Talk of Pope Benedict’s mystical experience of God telling him to resign the Papacy seems to have struck a chord with the secular media. The Guardian has the story here and the Telegraph has it here. And yet, if ever there was a non-story, this it is.
Let me try and explain. There is a very good old joke that goes the rounds of preachers (all the best jokes are old, by the way) and which I heard, if I remember right, from Nicky Gumbel, the rector of Holy Trinity Brompton. A young Londoner was in love with two girls, as sometimes happens, and had given the impression he was interested in marrying both of them, which again sometimes happens. But he really could not choose between them: one was called Claire and the other Maria. So he went to Church and knelt down in front of the altar, and prayed to the Almighty. He prayed really hard, and he asked for a sign: “Dear Lord,” said the young cockney, “Please tell me, ’oo shall I ’ave? Shall I ’ave Claire or shall it be the other one?” And he looked up, hoping for an answer, and there over the altar in large letters was God’s reply: AVE MARIA.
Mystical experience? Of course not. Neither for that matter was there anything mystical about the way Charles I consulted the sortes virgilianae. God does speak to people, Popes included, but he does so in rather a different way.

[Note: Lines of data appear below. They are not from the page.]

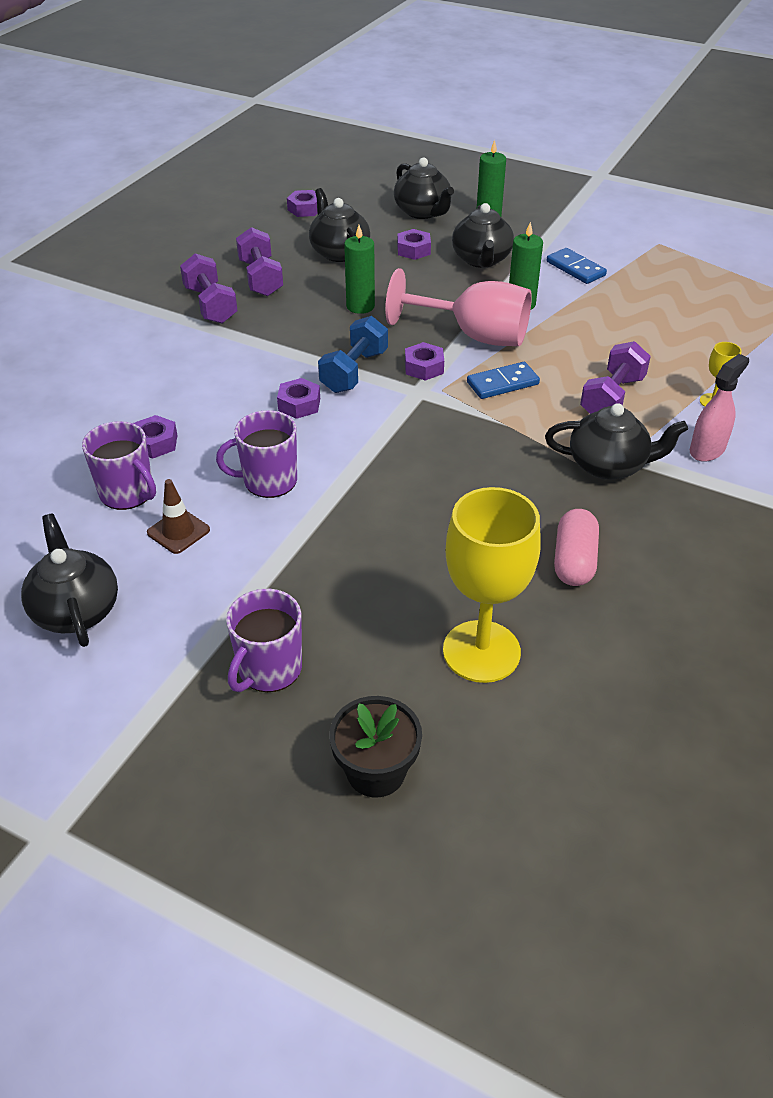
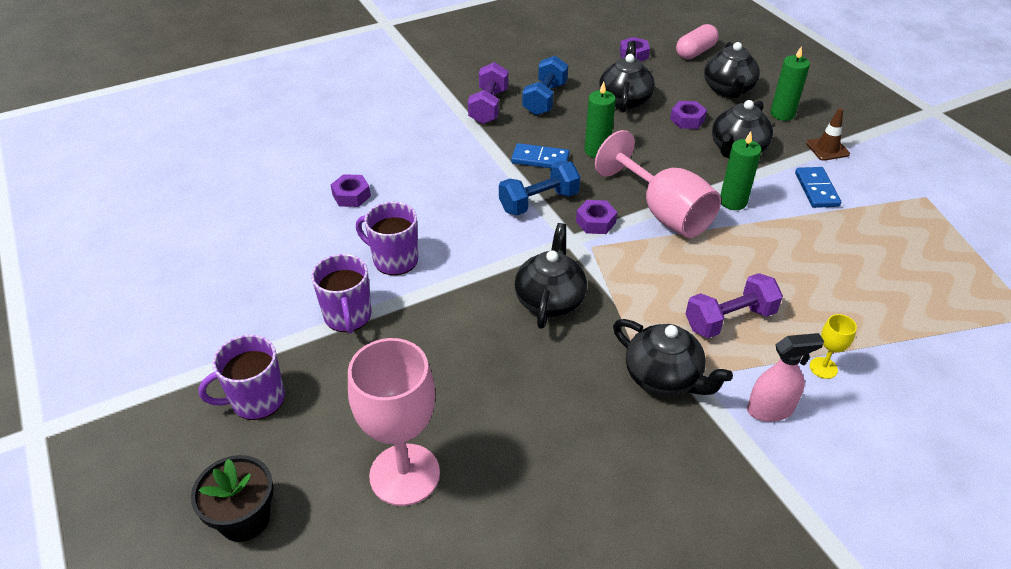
camera: 35 degrees right, 0 degrees up
black teapot [21,514,118,647] -> black teapot moved to [515,223,587,329]
purple mug [82,421,156,510] -> purple mug moved to [311,254,372,334]
brown traffic cone [147,479,210,554] -> brown traffic cone moved to [806,108,850,161]
purple dumbbell [236,227,283,296] -> blue dumbbell [522,56,568,115]
purple nut [277,378,320,419] -> none
yellow goblet [443,487,540,683] -> pink goblet [348,338,440,506]
blue domino [467,362,540,399] -> blue domino moved to [511,143,570,168]
pink capsule [554,509,599,586] -> pink capsule moved to [676,24,719,60]

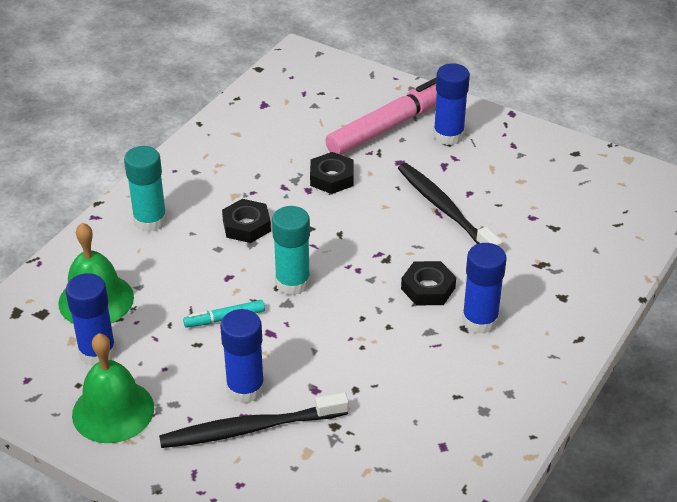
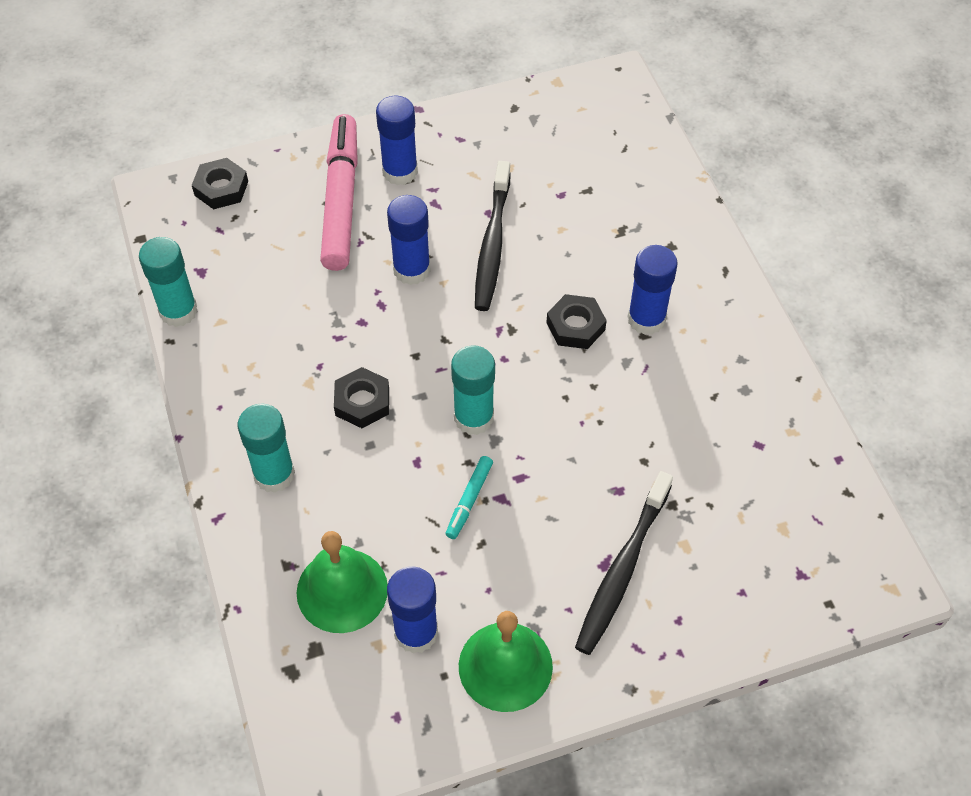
camera: 50 degrees left, 15 degrees up
blue glue stick [220,309,265,403] -> blue glue stick moved to [387,195,431,285]
black nut [310,152,354,194] -> black nut moved to [192,158,248,209]
black toothbrush [398,163,503,248] -> black toothbrush turned 90 degrees counterclockwise [475,161,511,311]
none -> turquoise glue stick [139,237,198,327]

Essentially what happened to Pope Benedict is that he became convinced in prayer that it was the will of God that he should lay down the burden of office. He must have been thinking about this matter, and he prayed about it, and the conviction came, through long hours of prayer, that this was the right thing to do. And this would be the same process that any other Christian would go through when faced with a major decision; so that is why I call this a non-story, in that the story does not reveal anything specially privileged about being Pope, but points to the privileges that all the baptised and confirmed share. Each one of us can pray, and can take dilemmas to God, and the peace of mind that follows a decision is often the providential sign that this is the decision that God wants us to make.
The Pope, while he does have special powers vested in him by virtue of his office, presiding as he does over the Universal Church, at the same time approaches the throne of God just like you and me. Years ago, Catholics were told that Pope Pius XII had a vision of Our Blessed Lord when he was gravely ill in 1954. I remember reading about this as a child; but since then the Church has steered away from portraying the Pope as somehow more spiritually privileged than the rest of us.
Indeed the contemporary picture is the Pope as co-pilgrim with other members of the Church, which I think is the right emphasis. In other words, the holiness and saintliness of the Pope is a holiness and saintliness to which we are all called and in which we can all share. Benedict’s story of conversation with God in prayer is a reminder that all of us are called to speak to God in prayer, and all of us can discover his will for us in prayer.